24 October 2014

The Pictures Generation




In a recent bluntly-titled post at Artnet News, Paddy Johnson declares what some people have either known or suspected for years by proclaiming that Richard Prince is a cretinous douchebag. The verdict comes in response to the exhibition of Prince's latest round of work currently up on display at Gagosian NY, which consists of blown-up inkjet prints of Prince's Instagram likes, including the artist's accompanying inane captions and comments. Clap clap clap.

More pointedly, Johnson calls critic Jerry Saltz out on the carpet for his own review of the show, charging him with hypocrisy and art-starstruck obsequiance. The Saltz piece isn't worth reading, but the brief Peter Schjeldahl review that Johnson cites cites is. Highlights:

"[Prince's] show at Gagosian...feels fated. The logic of artifying non-art images that Andy Warhol inaugurated half a century ago could hardly skip a burgeoning mass medium of individual self-exposure. ...Is it art?

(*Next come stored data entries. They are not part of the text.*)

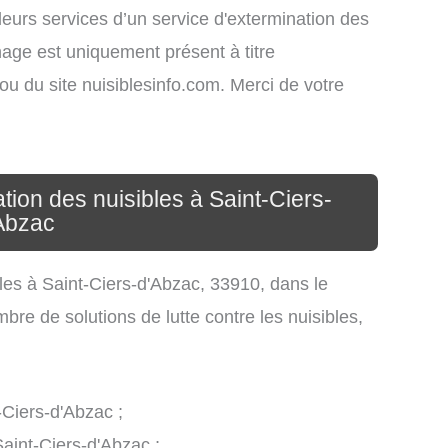
leurs services d’un service d'extermination des
ichage est uniquement présent à titre
s ou du site nuisiblesinfo.com. Merci de votre
tion des nuisibles à Saint-Ciers-
Abzac
ibles à Saint-Ciers-d'Abzac, 33910, dans le
re de solutions de lutte contre les nuisibles,
-Ciers-d'Abzac ;
Saint-Ciers-d'Abzac ;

Of course it’s art, though by a well-worn Warholian formula: the subjective objectified and the ephemeral iconized, in forms that appear to insult but actually conserve conventions of fine art. [...]

Possible cogent responses to the show include naughty delight and sincere abhorrence. My own was something like a wish to be dead — which, say what you want about it, is the surest defense against assaults of postmodernist attitude. Come to think of it, death provides an apt metaphor for the pictures: memento mori of perishing vanity. Another is celestial: a meteor shower of privacies being burnt to cinders in the atmosphere of publicity. They fall into contemporary fame — a sea that is a millimetre deep and horizon-wide."

If anything, it seems like a better and more fitting title for the exhibition would've been "New Portraits: Losing My Edge."